**TASK BRIEF**: Put the lines of the entries below, from the line with "catalogue / barcode: US 2764086" up to and including the line with "genus: Chenopodium", into a Markdown table with the columns Row and Line. Number each row in the Row column, and leave out any blank lines.

**Collected data**:
----

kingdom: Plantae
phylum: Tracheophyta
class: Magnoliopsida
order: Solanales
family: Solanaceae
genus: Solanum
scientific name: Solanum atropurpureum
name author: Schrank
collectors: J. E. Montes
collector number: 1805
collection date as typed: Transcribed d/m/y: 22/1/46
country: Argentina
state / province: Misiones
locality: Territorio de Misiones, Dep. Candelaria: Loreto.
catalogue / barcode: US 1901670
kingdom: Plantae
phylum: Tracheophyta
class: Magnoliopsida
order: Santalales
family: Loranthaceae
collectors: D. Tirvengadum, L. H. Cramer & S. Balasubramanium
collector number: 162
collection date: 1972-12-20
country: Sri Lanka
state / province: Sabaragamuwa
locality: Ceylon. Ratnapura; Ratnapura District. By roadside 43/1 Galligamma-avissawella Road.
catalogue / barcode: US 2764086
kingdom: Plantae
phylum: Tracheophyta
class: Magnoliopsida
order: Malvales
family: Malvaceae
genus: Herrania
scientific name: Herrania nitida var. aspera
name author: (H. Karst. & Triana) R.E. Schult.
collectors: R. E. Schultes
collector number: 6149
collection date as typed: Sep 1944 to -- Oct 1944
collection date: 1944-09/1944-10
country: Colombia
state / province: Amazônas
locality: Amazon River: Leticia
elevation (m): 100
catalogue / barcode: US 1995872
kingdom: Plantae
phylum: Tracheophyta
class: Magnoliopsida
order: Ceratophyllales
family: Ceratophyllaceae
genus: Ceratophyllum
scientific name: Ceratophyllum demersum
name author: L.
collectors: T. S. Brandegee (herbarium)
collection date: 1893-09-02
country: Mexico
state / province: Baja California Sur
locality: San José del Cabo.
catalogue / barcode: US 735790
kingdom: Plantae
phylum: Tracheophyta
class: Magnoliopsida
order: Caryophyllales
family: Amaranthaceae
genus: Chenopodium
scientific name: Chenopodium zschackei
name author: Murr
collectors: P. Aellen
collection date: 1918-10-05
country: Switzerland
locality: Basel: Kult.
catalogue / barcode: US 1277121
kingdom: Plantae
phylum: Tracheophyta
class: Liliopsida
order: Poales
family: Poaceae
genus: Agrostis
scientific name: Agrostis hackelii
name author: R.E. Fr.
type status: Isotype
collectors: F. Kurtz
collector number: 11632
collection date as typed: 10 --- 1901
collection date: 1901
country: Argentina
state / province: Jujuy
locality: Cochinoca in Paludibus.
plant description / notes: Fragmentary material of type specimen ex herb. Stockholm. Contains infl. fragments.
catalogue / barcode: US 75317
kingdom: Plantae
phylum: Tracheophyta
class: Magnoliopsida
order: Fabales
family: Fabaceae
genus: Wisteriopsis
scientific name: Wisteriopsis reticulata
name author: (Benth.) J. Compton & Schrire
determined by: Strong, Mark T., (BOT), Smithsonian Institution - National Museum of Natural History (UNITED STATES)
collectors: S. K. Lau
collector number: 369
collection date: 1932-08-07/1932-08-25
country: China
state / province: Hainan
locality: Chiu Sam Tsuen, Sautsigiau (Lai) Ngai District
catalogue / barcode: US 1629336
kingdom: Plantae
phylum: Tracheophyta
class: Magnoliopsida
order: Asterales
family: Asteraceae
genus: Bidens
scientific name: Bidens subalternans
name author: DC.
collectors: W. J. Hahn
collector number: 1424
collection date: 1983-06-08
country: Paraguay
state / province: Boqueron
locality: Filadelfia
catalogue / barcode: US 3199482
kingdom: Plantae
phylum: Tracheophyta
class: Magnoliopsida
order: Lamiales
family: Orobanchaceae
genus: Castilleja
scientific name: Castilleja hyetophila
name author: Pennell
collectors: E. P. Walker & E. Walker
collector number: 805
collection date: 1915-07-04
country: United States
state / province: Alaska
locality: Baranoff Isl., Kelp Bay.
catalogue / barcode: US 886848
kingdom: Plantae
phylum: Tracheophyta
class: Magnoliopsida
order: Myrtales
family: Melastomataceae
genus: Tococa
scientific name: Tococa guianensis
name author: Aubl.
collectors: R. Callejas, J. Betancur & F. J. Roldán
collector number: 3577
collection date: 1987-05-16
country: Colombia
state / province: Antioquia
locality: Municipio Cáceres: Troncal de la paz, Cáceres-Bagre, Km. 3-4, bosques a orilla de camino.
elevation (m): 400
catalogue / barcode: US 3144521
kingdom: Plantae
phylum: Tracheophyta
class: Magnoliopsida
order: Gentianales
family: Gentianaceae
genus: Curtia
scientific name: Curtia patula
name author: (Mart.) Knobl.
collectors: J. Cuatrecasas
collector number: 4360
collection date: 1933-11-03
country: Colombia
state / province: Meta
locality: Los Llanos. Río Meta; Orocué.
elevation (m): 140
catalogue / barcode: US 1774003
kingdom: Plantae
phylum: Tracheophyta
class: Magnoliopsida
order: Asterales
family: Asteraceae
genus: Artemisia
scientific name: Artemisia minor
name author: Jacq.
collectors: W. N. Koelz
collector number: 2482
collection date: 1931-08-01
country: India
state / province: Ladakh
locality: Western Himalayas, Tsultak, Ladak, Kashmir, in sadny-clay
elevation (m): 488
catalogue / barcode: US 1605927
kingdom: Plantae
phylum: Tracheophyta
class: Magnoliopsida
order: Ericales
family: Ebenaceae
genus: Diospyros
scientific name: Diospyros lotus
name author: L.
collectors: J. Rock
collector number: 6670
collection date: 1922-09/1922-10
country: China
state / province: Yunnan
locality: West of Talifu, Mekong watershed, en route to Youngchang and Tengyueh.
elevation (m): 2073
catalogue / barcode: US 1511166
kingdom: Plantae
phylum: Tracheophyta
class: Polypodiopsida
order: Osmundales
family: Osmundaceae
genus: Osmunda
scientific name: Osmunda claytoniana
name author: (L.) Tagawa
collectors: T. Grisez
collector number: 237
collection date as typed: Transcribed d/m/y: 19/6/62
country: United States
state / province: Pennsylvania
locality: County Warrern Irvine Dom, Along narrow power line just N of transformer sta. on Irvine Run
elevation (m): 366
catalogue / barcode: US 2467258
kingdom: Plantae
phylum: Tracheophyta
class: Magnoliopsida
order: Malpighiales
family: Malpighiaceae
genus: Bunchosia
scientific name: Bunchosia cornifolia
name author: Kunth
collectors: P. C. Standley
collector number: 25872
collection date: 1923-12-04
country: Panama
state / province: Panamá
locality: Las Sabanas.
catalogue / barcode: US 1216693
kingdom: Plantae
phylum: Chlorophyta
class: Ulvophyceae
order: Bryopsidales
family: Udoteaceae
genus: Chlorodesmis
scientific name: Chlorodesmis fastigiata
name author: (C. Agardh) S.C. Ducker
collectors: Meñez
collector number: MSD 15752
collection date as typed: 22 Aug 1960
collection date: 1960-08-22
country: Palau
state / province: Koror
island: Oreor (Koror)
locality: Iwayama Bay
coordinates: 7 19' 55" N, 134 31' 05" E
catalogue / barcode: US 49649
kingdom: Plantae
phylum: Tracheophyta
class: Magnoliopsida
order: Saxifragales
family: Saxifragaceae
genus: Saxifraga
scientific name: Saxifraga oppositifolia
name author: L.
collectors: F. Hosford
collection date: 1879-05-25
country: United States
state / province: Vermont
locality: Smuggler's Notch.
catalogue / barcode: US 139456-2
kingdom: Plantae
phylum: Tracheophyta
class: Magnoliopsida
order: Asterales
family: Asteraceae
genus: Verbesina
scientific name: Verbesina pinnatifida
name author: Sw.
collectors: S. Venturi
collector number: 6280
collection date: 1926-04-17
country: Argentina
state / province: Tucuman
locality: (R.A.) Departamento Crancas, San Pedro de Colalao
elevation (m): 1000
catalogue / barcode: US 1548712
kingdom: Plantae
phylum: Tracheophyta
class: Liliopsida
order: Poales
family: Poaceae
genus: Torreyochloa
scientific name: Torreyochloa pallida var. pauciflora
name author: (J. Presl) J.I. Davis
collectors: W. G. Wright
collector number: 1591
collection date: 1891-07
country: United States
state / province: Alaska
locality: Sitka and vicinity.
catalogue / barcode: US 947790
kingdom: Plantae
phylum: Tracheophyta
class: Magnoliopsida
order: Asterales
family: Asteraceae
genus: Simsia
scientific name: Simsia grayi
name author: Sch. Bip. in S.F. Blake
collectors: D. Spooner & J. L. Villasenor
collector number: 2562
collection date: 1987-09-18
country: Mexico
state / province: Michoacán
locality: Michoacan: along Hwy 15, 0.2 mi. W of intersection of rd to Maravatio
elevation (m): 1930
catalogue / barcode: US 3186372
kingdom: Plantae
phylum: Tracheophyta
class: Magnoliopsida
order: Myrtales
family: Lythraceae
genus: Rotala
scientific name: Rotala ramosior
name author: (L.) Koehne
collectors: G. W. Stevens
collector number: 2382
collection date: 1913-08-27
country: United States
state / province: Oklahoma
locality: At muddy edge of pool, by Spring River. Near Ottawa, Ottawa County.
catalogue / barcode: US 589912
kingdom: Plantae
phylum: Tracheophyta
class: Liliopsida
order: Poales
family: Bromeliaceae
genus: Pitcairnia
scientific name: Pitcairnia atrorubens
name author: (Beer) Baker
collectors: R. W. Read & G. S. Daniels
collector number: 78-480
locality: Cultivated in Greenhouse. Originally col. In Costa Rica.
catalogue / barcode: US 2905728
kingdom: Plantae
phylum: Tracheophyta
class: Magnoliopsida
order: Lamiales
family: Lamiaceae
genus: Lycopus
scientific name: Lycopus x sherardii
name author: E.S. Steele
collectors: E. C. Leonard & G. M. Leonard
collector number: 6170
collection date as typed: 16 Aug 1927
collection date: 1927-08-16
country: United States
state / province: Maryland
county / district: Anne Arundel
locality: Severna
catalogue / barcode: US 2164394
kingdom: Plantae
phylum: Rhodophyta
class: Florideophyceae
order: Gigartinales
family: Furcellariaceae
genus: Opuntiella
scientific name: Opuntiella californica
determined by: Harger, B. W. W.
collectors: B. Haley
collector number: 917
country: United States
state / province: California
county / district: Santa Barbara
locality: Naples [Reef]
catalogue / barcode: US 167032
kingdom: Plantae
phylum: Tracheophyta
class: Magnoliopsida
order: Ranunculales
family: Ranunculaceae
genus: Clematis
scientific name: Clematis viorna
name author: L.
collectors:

----

**REPLY TO THE TASK**:
| Row | Line |
|---|---|
| 1 | catalogue / barcode: US 2764086 |
| 2 | kingdom: Plantae |
| 3 | phylum: Tracheophyta |
| 4 | class: Magnoliopsida |
| 5 | order: Malvales |
| 6 | family: Malvaceae |
| 7 | genus: Herrania |
| 8 | scientific name: Herrania nitida var. aspera |
| 9 | name author: (H. Karst. & Triana) R.E. Schult. |
| 10 | collectors: R. E. Schultes |
| 11 | collector number: 6149 |
| 12 | collection date as typed: Sep 1944 to -- Oct 1944 |
| 13 | collection date: 1944-09/1944-10 |
| 14 | country: Colombia |
| 15 | state / province: Amazônas |
| 16 | locality: Amazon River: Leticia |
| 17 | elevation (m): 100 |
| 18 | catalogue / barcode: US 1995872 |
| 19 | kingdom: Plantae |
| 20 | phylum: Tracheophyta |
| 21 | class: Magnoliopsida |
| 22 | order: Ceratophyllales |
| 23 | family: Ceratophyllaceae |
| 24 | genus: Ceratophyllum |
| 25 | scientific name: Ceratophyllum demersum |
| 26 | name author: L. |
| 27 | collectors: T. S. Brandegee (herbarium) |
| 28 | collection date: 1893-09-02 |
| 29 | country: Mexico |
| 30 | state / province: Baja California Sur |
| 31 | locality: San José del Cabo. |
| 32 | catalogue / barcode: US 735790 |
| 33 | kingdom: Plantae |
| 34 | phylum: Tracheophyta |
| 35 | class: Magnoliopsida |
| 36 | order: Caryophyllales |
| 37 | family: Amaranthaceae |
| 38 | genus: Chenopodium |